Monday 28 September 2009

Sharpen your wound assessment skills?

Learn how impeccable assessment and documentation can help your patient heal.

Accurate assessment holds the key to all aspects of wound care. Besides pointing to the cause and guiding treatment, it serves as a baseline for subsequent assessments. In this article, I'll spell out the components of comprehensive assessment so you can tune in to the processes behind wound formation and help promote healing.

Looking at the big picture

The initial wound assessment takes in the big picture: location, shape, and size.

* Location. This can give you clues to the cause. For example, a trochanteric wound (on the bony prominence at the upper end of the femur) indicates pressure from a side-lying position, and an ischial wound (on the lower portion of the hip bone) indicates pressure from sitting. A sacral wound may be the result of sitting if the patient is elderly or has a weakened musculoskeletal system that causes him to slide down when he sits, applying pressure on his sacrum.

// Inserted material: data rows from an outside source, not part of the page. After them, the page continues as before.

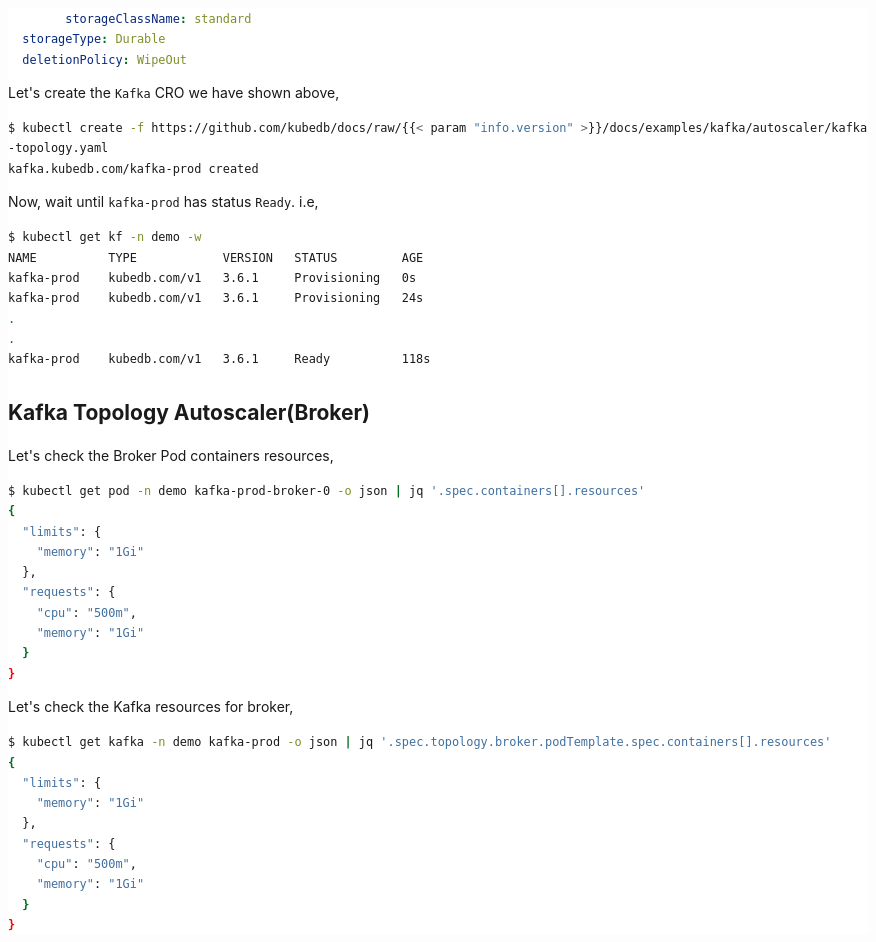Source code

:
 ```yaml
        storageClassName: standard
  storageType: Durable
  deletionPolicy: WipeOut
```

Let's create the `Kafka` CRO we have shown above,

```bash
$ kubectl create -f https://github.com/kubedb/docs/raw/{{< param "info.version" >}}/docs/examples/kafka/autoscaler/kafka-topology.yaml
kafka.kubedb.com/kafka-prod created
```

Now, wait until `kafka-prod` has status `Ready`. i.e,

```bash
$ kubectl get kf -n demo -w
NAME          TYPE            VERSION   STATUS         AGE
kafka-prod    kubedb.com/v1   3.6.1     Provisioning   0s
kafka-prod    kubedb.com/v1   3.6.1     Provisioning   24s
.
.
kafka-prod    kubedb.com/v1   3.6.1     Ready          118s
```

## Kafka Topology Autoscaler(Broker) 

Let's check the Broker Pod containers resources,

```bash
$ kubectl get pod -n demo kafka-prod-broker-0 -o json | jq '.spec.containers[].resources'
{
  "limits": {
    "memory": "1Gi"
  },
  "requests": {
    "cpu": "500m",
    "memory": "1Gi"
  }
}
```

Let's check the Kafka resources for broker,
```bash
$ kubectl get kafka -n demo kafka-prod -o json | jq '.spec.topology.broker.podTemplate.spec.containers[].resources'
{
  "limits": {
    "memory": "1Gi"
  },
  "requests": {
    "cpu": "500m",
    "memory": "1Gi"
  }
}
```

Whenever possible, use anatomic landmarks and language to document the location of a wound. Left trochanter is preferred to left hip, and right medial malleolus is preferred to right inner ankle. A body diagram with separate views of the feet is useful to document wound location.

* Shape. Wound shape also can shed light on the cause. A triangular sacral or coccygeal wound could be due to shearing and pressure forces caused by movement in bed. A linear wound on the posterior midthigh of someone who uses a wheelchair could be caused by pressure from the edge of the seat.

* Size. Measure the length, width, and depth of your patients wound in centimeters. If possible, the same nurse should measure the wound and the patient should be in the same position for each subsequent assessment.

Length is the largest area from a head-to-toe perspective; width, the largest area from a side-to-side perspective. When a wound has an irregular shape, a tracing is useful to document size. Use manufactured tracing sheets or a sheet of plastic wrap folded in half. Place it against the wound and trace around the perimeter. Remove the sheet, cut it along the fold, and place the half that touched the wound in a biohazard container. The part with the tracing is clean and can be included in the medical record.

If you photograph a wound, be sure to have written consent and adhere to your facility's policies and procedures. Use wound film with size markings included or place a ruler in the photograph for perspective.

To measure wound depth, moisten a sterile, cotton-- tipped applicator with 0.9% sodium chloride solution. (Don't use a dry one, which could injure newly formed granulation tissue.) Place the applicator tip in the deepest aspect of the wound and measure the distance to the skin level. If the depth is uneven, measure several areas; document the range and which part of the wound is the deepest.